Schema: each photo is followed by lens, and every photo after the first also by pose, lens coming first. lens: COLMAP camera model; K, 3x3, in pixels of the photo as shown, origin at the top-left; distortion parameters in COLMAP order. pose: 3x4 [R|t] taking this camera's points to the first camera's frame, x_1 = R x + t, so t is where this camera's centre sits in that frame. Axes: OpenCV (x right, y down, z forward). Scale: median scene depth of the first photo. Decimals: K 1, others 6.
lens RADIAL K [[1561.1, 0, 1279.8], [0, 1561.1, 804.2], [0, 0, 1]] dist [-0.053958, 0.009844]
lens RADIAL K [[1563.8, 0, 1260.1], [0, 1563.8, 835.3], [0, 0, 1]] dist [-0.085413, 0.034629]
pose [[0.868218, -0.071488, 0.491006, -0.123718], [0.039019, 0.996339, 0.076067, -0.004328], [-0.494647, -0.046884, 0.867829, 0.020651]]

* [WHAT THIS TASK INVOLVES]
Transcribe the listing above verbatim.

* [YOUR SOLUTION]
Schema: each photo is followed by lens, and every photo after the first also by pose, lens coming first. lens: COLMAP camera model; K, 3x3, in pixels of the photo as shown, origin at the top-left; distortion parameters in COLMAP order. pose: 3x4 [R|t] taking this camera's points to the first camera's frame, x_1 = R x + t, so t is where this camera's centre sits in that frame. Axes: OpenCV (x right, y down, z forward). Scale: median scene depth of the first photo. Decimals: K 1, others 6.
lens RADIAL K [[1561.1, 0, 1279.8], [0, 1561.1, 804.2], [0, 0, 1]] dist [-0.053958, 0.009844]
lens RADIAL K [[1563.8, 0, 1260.1], [0, 1563.8, 835.3], [0, 0, 1]] dist [-0.085413, 0.034629]
pose [[0.868218, -0.071488, 0.491006, -0.123718], [0.039019, 0.996339, 0.076067, -0.004328], [-0.494647, -0.046884, 0.867829, 0.020651]]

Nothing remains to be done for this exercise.